PROBLEM: The copy you return must match the listing word for word and carry no pictures.

[Start of section]

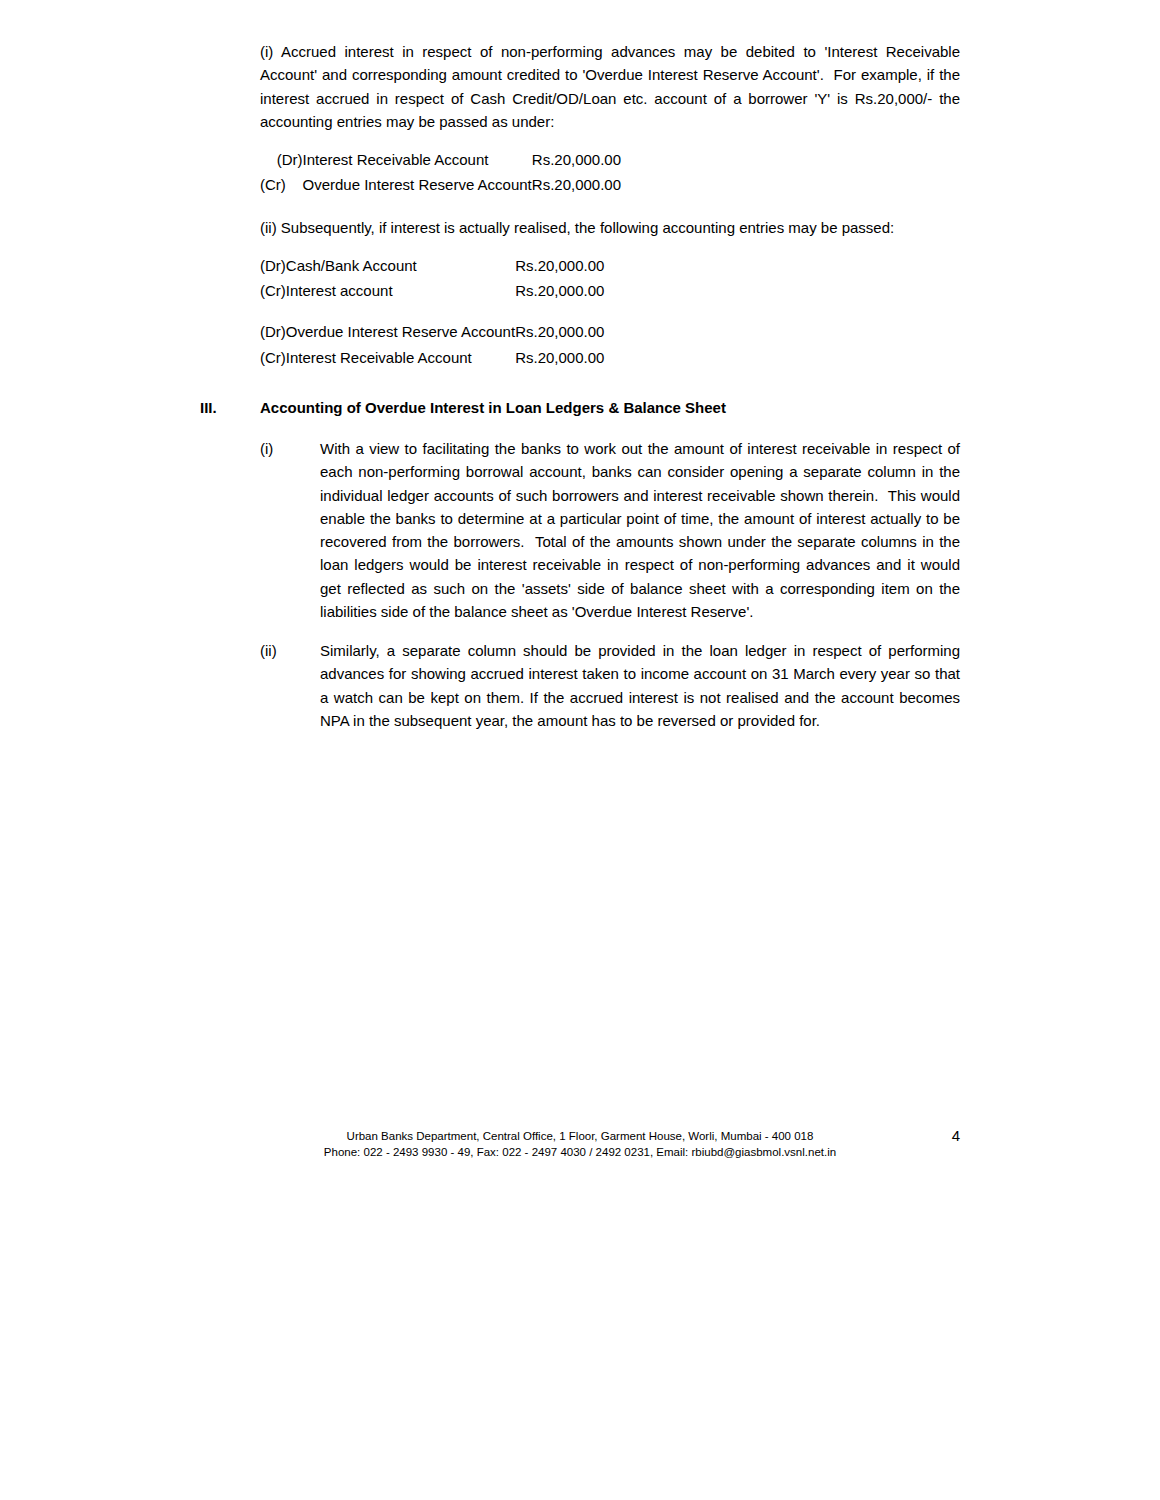(i) Accrued interest in respect of non-performing advances may be debited to 'Interest Receivable Account' and corresponding amount credited to 'Overdue Interest Reserve Account'. For example, if the interest accrued in respect of Cash Credit/OD/Loan etc. account of a borrower 'Y' is Rs.20,000/- the accounting entries may be passed as under:
| (Dr) | Interest Receivable Account | Rs.20,000.00 |
| (Cr) | Overdue Interest Reserve Account | Rs.20,000.00 |
(ii) Subsequently, if interest is actually realised, the following accounting entries may be passed:
| (Dr) | Cash/Bank Account | Rs.20,000.00 |
| (Cr) | Interest account | Rs.20,000.00 |
| (Dr) | Overdue Interest Reserve Account | Rs.20,000.00 |
| (Cr) | Interest Receivable Account | Rs.20,000.00 |
III. Accounting of Overdue Interest in Loan Ledgers & Balance Sheet
(i) With a view to facilitating the banks to work out the amount of interest receivable in respect of each non-performing borrowal account, banks can consider opening a separate column in the individual ledger accounts of such borrowers and interest receivable shown therein. This would enable the banks to determine at a particular point of time, the amount of interest actually to be recovered from the borrowers. Total of the amounts shown under the separate columns in the loan ledgers would be interest receivable in respect of non-performing advances and it would get reflected as such on the 'assets' side of balance sheet with a corresponding item on the liabilities side of the balance sheet as 'Overdue Interest Reserve'.
(ii) Similarly, a separate column should be provided in the loan ledger in respect of performing advances for showing accrued interest taken to income account on 31 March every year so that a watch can be kept on them. If the accrued interest is not realised and the account becomes NPA in the subsequent year, the amount has to be reversed or provided for.
Urban Banks Department, Central Office, 1 Floor, Garment House, Worli, Mumbai - 400 018
Phone: 022 - 2493 9930 - 49, Fax: 022 - 2497 4030 / 2492 0231, Email: rbiubd@giasbmol.vsnl.net.in
4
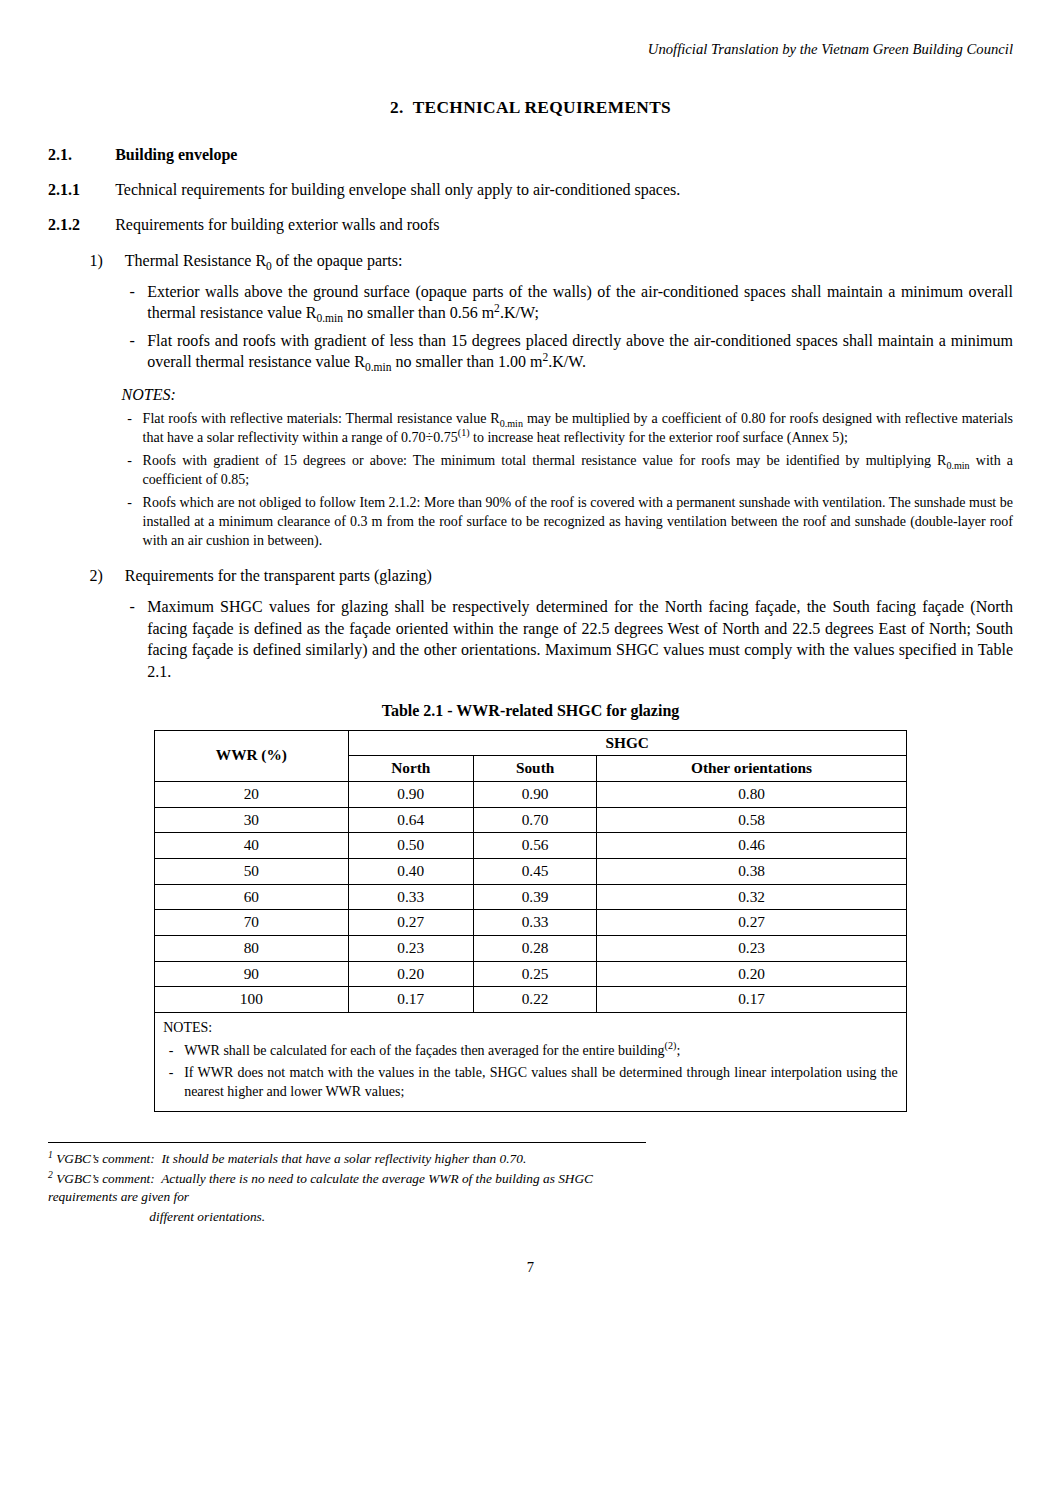Unofficial Translation by the Vietnam Green Building Council
2. TECHNICAL REQUIREMENTS
2.1.
Building envelope
2.1.1
Technical requirements for building envelope shall only apply to air-conditioned spaces.
2.1.2
Requirements for building exterior walls and roofs
1)
Thermal Resistance R0 of the opaque parts:
Exterior walls above the ground surface (opaque parts of the walls) of the air-conditioned spaces shall maintain a minimum overall thermal resistance value R0.min no smaller than 0.56 m2.K/W;
Flat roofs and roofs with gradient of less than 15 degrees placed directly above the air-conditioned spaces shall maintain a minimum overall thermal resistance value R0.min no smaller than 1.00 m2.K/W.
NOTES:
Flat roofs with reflective materials: Thermal resistance value R0.min may be multiplied by a coefficient of 0.80 for roofs designed with reflective materials that have a solar reflectivity within a range of 0.70÷0.75(1) to increase heat reflectivity for the exterior roof surface (Annex 5);
Roofs with gradient of 15 degrees or above: The minimum total thermal resistance value for roofs may be identified by multiplying R0.min with a coefficient of 0.85;
Roofs which are not obliged to follow Item 2.1.2: More than 90% of the roof is covered with a permanent sunshade with ventilation. The sunshade must be installed at a minimum clearance of 0.3 m from the roof surface to be recognized as having ventilation between the roof and sunshade (double-layer roof with an air cushion in between).
2)
Requirements for the transparent parts (glazing)
Maximum SHGC values for glazing shall be respectively determined for the North facing façade, the South facing façade (North facing façade is defined as the façade oriented within the range of 22.5 degrees West of North and 22.5 degrees East of North; South facing façade is defined similarly) and the other orientations. Maximum SHGC values must comply with the values specified in Table 2.1.
Table 2.1 - WWR-related SHGC for glazing
| WWR (%) | SHGC |
| --- | --- |
| North | South | Other orientations |
| 20 | 0.90 | 0.90 | 0.80 |
| 30 | 0.64 | 0.70 | 0.58 |
| 40 | 0.50 | 0.56 | 0.46 |
| 50 | 0.40 | 0.45 | 0.38 |
| 60 | 0.33 | 0.39 | 0.32 |
| 70 | 0.27 | 0.33 | 0.27 |
| 80 | 0.23 | 0.28 | 0.23 |
| 90 | 0.20 | 0.25 | 0.20 |
| 100 | 0.17 | 0.22 | 0.17 |
| NOTES: WWR shall be calculated for each of the façades then averaged for the entire building (2) ; If WWR does not match with the values in the table, SHGC values shall be determined through linear interpolation using the nearest higher and lower WWR values; |
1 VGBC’s comment: It should be materials that have a solar reflectivity higher than 0.70.
2 VGBC’s comment: Actually there is no need to calculate the average WWR of the building as SHGC requirements are given for
different orientations.
7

[End of section]

THE ANSWER:
(i) Accrued interest in respect of non-performing advances may be debited to 'Interest Receivable Account' and corresponding amount credited to 'Overdue Interest Reserve Account'. For example, if the interest accrued in respect of Cash Credit/OD/Loan etc. account of a borrower 'Y' is Rs.20,000/- the accounting entries may be passed as under:
| (Dr) | Interest Receivable Account | Rs.20,000.00 |
| (Cr) | Overdue Interest Reserve Account | Rs.20,000.00 |
(ii) Subsequently, if interest is actually realised, the following accounting entries may be passed:
| (Dr) | Cash/Bank Account | Rs.20,000.00 |
| (Cr) | Interest account | Rs.20,000.00 |
| (Dr) | Overdue Interest Reserve Account | Rs.20,000.00 |
| (Cr) | Interest Receivable Account | Rs.20,000.00 |
III. Accounting of Overdue Interest in Loan Ledgers & Balance Sheet
(i) With a view to facilitating the banks to work out the amount of interest receivable in respect of each non-performing borrowal account, banks can consider opening a separate column in the individual ledger accounts of such borrowers and interest receivable shown therein. This would enable the banks to determine at a particular point of time, the amount of interest actually to be recovered from the borrowers. Total of the amounts shown under the separate columns in the loan ledgers would be interest receivable in respect of non-performing advances and it would get reflected as such on the 'assets' side of balance sheet with a corresponding item on the liabilities side of the balance sheet as 'Overdue Interest Reserve'.
(ii) Similarly, a separate column should be provided in the loan ledger in respect of performing advances for showing accrued interest taken to income account on 31 March every year so that a watch can be kept on them. If the accrued interest is not realised and the account becomes NPA in the subsequent year, the amount has to be reversed or provided for.
Urban Banks Department, Central Office, 1 Floor, Garment House, Worli, Mumbai - 400 018
Phone: 022 - 2493 9930 - 49, Fax: 022 - 2497 4030 / 2492 0231, Email: rbiubd@giasbmol.vsnl.net.in
4
Unofficial Translation by the Vietnam Green Building Council
2. TECHNICAL REQUIREMENTS
2.1.
Building envelope
2.1.1
Technical requirements for building envelope shall only apply to air-conditioned spaces.
2.1.2
Requirements for building exterior walls and roofs
1)
Thermal Resistance R0 of the opaque parts:
Exterior walls above the ground surface (opaque parts of the walls) of the air-conditioned spaces shall maintain a minimum overall thermal resistance value R0.min no smaller than 0.56 m2.K/W;
Flat roofs and roofs with gradient of less than 15 degrees placed directly above the air-conditioned spaces shall maintain a minimum overall thermal resistance value R0.min no smaller than 1.00 m2.K/W.
NOTES:
Flat roofs with reflective materials: Thermal resistance value R0.min may be multiplied by a coefficient of 0.80 for roofs designed with reflective materials that have a solar reflectivity within a range of 0.70÷0.75(1) to increase heat reflectivity for the exterior roof surface (Annex 5);
Roofs with gradient of 15 degrees or above: The minimum total thermal resistance value for roofs may be identified by multiplying R0.min with a coefficient of 0.85;
Roofs which are not obliged to follow Item 2.1.2: More than 90% of the roof is covered with a permanent sunshade with ventilation. The sunshade must be installed at a minimum clearance of 0.3 m from the roof surface to be recognized as having ventilation between the roof and sunshade (double-layer roof with an air cushion in between).
2)
Requirements for the transparent parts (glazing)
Maximum SHGC values for glazing shall be respectively determined for the North facing façade, the South facing façade (North facing façade is defined as the façade oriented within the range of 22.5 degrees West of North and 22.5 degrees East of North; South facing façade is defined similarly) and the other orientations. Maximum SHGC values must comply with the values specified in Table 2.1.
Table 2.1 - WWR-related SHGC for glazing
| WWR (%) | SHGC |
| --- | --- |
| North | South | Other orientations |
| 20 | 0.90 | 0.90 | 0.80 |
| 30 | 0.64 | 0.70 | 0.58 |
| 40 | 0.50 | 0.56 | 0.46 |
| 50 | 0.40 | 0.45 | 0.38 |
| 60 | 0.33 | 0.39 | 0.32 |
| 70 | 0.27 | 0.33 | 0.27 |
| 80 | 0.23 | 0.28 | 0.23 |
| 90 | 0.20 | 0.25 | 0.20 |
| 100 | 0.17 | 0.22 | 0.17 |
| NOTES: WWR shall be calculated for each of the façades then averaged for the entire building (2) ; If WWR does not match with the values in the table, SHGC values shall be determined through linear interpolation using the nearest higher and lower WWR values; |
1 VGBC’s comment: It should be materials that have a solar reflectivity higher than 0.70.
2 VGBC’s comment: Actually there is no need to calculate the average WWR of the building as SHGC requirements are given for
different orientations.
7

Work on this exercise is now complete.